In an earlier case, the individual had “operated” the vehicle under the DWI statute after the vehicle ran out of gas and the defendant’s mother used her car to try to push the defendant’s car.3 This example appears to stretch the bounds of reasonable expectations. Nevertheless, Stiene and subsequent case law stand for the proposition that an intoxicated person violates the statute when he gets behind the wheel and not only intends to operate the vehicle4, but also attempts to do so (even though unsuccessful) and there is the possibility of motion.

Designated Driver and Operation

Based on the foregoing, “operate” includes getting behind the wheel. More specifically, it entails controlling the vehicle, and is intended to forbid persons from doing anything with regard to the mechanism of a motor vehicle, irrespective of any effect on the engine. Similarly, a person begins to operate the instant he begins to manipulate the vehicle’s machinery for the purpose of putting the car in motion. Furthermore, “operates” refers to the actual physical handling of the controls of a vehicle.5

Accordingly, getting in the driver’s seat means the person is in control of the car, intends to operate the motor vehicle, has acted to place the motor vehicle in motion, and has demonstrated a possibility of placing the motor vehicle in motion. And sitting alone in the motor vehicle while in the passenger seat while intoxicated might be enough to prove operation, too. Depending on the surrounding circumstances, the court could infer the driver operated the motor vehicle before transitioning to the passenger seat. Therefore, designating a sober driver could go a long way to avoid legal problems.

Parting Shot

I’m not suggesting anyone operate a motor vehicle while intoxicated. But if you get caught, NJ DWI Attorney Michael A. Smolensky, Esquire, knows how to protect his clients. Mr. Smolensky can provide consultations on all cases involving DWI. Call Now—(856) 812-0321.
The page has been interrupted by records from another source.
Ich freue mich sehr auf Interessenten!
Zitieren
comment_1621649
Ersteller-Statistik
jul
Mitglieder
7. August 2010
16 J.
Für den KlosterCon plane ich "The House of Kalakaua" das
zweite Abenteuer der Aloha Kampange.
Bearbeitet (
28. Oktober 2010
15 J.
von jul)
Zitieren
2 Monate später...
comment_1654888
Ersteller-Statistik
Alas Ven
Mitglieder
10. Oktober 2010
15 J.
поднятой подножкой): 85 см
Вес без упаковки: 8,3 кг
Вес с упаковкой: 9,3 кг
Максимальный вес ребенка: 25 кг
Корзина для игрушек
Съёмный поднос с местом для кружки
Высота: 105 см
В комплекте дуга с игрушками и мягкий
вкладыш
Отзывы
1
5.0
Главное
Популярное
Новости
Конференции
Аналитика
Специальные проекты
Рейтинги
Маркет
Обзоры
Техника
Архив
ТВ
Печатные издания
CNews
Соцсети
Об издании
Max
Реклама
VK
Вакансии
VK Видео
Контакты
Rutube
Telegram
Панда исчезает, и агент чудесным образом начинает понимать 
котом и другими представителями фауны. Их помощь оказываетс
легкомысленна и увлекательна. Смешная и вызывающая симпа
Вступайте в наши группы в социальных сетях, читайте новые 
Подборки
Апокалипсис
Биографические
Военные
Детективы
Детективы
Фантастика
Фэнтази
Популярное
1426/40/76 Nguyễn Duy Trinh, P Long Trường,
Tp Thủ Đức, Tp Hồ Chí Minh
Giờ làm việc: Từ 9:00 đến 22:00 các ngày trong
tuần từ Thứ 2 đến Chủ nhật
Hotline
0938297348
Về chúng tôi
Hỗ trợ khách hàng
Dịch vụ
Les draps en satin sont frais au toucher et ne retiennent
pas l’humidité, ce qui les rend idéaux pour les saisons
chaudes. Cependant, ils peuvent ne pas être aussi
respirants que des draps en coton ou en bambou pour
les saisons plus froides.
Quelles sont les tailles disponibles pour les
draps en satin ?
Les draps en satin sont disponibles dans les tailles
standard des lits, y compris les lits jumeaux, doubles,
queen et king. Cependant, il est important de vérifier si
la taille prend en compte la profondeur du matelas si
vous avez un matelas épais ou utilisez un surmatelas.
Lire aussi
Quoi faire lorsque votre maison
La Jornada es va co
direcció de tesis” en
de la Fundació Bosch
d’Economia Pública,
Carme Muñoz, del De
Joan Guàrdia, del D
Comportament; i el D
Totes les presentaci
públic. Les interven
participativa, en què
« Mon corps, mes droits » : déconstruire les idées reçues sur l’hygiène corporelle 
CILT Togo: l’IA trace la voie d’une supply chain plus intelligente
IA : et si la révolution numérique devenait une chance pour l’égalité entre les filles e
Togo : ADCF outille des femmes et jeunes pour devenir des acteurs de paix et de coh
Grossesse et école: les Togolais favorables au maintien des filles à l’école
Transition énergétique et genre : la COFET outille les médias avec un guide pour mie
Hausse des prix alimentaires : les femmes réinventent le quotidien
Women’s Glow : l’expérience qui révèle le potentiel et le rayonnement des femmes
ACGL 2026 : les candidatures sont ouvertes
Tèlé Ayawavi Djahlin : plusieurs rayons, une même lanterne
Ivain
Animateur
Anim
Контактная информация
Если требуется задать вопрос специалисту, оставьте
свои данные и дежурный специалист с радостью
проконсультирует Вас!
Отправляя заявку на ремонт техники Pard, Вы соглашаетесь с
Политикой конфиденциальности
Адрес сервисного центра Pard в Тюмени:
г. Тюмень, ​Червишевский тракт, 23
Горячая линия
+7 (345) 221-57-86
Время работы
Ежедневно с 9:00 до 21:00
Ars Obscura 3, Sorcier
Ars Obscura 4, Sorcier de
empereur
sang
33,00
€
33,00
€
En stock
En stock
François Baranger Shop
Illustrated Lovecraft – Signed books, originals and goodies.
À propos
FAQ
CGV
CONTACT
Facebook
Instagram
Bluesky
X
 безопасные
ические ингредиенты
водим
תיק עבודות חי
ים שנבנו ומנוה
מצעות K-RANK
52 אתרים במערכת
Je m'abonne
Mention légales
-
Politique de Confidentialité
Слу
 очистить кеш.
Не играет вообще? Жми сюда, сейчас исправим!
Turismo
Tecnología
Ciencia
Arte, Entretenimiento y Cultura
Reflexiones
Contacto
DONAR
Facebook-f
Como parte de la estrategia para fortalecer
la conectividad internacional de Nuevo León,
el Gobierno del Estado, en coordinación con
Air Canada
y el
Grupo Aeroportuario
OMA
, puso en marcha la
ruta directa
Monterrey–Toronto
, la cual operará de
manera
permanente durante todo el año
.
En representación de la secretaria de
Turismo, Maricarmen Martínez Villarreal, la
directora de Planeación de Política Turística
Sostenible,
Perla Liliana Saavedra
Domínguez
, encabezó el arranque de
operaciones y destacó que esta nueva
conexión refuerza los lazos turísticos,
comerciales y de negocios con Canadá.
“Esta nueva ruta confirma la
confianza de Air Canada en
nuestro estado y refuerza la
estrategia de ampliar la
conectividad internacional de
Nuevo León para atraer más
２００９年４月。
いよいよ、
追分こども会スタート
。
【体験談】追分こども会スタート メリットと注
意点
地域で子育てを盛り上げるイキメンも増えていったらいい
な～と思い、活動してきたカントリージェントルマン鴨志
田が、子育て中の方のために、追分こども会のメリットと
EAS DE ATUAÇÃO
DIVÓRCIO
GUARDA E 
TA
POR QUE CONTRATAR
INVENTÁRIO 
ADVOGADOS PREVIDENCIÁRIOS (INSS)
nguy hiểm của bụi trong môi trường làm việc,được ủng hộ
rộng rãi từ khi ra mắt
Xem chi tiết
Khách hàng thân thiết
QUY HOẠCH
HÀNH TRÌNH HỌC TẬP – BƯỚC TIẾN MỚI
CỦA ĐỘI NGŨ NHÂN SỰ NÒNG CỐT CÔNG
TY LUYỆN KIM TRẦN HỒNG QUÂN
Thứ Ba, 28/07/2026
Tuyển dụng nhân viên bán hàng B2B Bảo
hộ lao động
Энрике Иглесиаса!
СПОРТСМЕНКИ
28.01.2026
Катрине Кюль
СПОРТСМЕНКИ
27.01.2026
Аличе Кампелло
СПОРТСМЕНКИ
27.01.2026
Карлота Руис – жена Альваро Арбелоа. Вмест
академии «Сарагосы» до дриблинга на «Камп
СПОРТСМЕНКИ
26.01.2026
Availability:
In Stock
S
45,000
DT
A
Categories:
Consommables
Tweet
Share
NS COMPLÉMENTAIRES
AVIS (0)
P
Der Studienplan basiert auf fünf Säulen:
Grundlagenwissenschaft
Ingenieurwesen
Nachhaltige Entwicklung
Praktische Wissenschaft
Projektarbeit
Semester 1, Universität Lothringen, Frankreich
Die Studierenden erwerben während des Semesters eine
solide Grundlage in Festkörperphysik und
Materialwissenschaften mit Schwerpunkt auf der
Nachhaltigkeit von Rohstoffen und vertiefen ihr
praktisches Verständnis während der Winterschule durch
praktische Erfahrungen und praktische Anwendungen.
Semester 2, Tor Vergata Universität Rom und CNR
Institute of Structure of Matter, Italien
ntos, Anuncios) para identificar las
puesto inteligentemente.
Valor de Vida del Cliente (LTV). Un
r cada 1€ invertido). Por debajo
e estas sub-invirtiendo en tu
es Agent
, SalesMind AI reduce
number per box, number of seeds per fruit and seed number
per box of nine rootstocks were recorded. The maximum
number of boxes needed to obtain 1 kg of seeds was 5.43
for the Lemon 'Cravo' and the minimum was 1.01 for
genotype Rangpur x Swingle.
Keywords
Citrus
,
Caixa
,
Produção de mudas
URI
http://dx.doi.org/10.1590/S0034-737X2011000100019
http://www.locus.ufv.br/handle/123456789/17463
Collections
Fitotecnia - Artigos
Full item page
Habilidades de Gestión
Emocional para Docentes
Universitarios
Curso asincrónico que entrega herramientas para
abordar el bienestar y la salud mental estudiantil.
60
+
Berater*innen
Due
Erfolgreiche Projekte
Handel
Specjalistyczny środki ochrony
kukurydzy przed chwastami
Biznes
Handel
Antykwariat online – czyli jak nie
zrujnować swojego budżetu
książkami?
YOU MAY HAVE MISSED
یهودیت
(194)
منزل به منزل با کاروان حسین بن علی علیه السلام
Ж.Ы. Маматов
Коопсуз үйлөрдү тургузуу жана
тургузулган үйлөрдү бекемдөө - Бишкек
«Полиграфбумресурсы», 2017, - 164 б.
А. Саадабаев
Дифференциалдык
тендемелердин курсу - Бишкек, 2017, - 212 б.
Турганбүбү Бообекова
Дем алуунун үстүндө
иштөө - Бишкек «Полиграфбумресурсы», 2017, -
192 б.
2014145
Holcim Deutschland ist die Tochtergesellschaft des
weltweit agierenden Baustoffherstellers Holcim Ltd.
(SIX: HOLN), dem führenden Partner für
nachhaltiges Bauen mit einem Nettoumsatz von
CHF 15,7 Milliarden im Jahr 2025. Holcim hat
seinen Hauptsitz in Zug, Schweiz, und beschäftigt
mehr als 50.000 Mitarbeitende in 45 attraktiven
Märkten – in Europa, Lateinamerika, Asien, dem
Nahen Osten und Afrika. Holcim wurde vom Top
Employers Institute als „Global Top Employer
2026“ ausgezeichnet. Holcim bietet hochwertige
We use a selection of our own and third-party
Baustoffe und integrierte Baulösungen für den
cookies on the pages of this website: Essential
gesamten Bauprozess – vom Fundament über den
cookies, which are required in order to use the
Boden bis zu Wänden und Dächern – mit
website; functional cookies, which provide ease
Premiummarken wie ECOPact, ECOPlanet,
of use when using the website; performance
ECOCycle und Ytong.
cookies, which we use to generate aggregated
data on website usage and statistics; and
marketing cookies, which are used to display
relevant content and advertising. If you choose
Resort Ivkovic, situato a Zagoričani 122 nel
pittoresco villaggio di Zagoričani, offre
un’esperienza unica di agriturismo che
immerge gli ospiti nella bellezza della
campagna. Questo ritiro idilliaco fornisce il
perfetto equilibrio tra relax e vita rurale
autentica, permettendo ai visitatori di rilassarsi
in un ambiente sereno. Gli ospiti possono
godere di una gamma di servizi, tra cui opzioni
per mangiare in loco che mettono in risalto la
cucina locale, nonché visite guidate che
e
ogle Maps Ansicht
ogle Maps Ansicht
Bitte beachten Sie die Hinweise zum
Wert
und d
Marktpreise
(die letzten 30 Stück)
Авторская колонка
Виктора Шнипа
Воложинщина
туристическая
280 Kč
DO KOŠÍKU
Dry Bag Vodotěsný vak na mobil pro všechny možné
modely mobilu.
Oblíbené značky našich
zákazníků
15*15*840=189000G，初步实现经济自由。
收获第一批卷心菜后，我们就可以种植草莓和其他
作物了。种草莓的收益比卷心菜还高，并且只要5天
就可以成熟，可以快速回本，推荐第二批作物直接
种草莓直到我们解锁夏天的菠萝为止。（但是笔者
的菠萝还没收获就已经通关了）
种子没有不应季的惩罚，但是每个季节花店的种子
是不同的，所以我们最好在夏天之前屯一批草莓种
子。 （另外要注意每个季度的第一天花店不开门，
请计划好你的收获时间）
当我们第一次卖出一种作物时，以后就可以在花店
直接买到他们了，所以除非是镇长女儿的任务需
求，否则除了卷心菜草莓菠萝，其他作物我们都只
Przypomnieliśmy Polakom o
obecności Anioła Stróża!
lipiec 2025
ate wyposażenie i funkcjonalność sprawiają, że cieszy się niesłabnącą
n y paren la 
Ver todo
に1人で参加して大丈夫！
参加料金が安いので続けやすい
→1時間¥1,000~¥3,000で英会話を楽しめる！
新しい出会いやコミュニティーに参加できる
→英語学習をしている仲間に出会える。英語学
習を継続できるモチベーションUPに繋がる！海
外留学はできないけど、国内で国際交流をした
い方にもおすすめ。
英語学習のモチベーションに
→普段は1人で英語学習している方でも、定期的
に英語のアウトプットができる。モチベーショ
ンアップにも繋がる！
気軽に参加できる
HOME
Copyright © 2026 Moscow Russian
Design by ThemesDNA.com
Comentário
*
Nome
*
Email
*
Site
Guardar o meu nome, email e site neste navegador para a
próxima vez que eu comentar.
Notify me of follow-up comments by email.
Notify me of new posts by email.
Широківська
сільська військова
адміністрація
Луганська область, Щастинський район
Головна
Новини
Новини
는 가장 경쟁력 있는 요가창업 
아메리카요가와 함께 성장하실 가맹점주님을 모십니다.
1 State v. Mulcahy, 107 N.J. 467 (1987). See also State v. Morris, 262 N.J. Super. 413 (App. Div. 1993) (finding operation based on defendant’s attempt to start thwarted when cop grabbed keys from defendant’s hand).

2 State v. Roenicke, 174 N.J. Super. 513 (Law Div. 1980).

3 State v. Stiene, 203 N.J. Super. 275 (App. Div. 1985).

4 Stiene, supra note 3, required proof of intent to operate in a public place. In yet another case that appears to stretch reality, the Appellate Division subsequently omitted the “public place” requirement where the defendant was operating the motor vehicle in the garage of his home. State v. Garbin, 325 N.J. Super. 521 (App. Div. 1999).

5 Mulcahy, supra note 1 at 478 (citation omitted).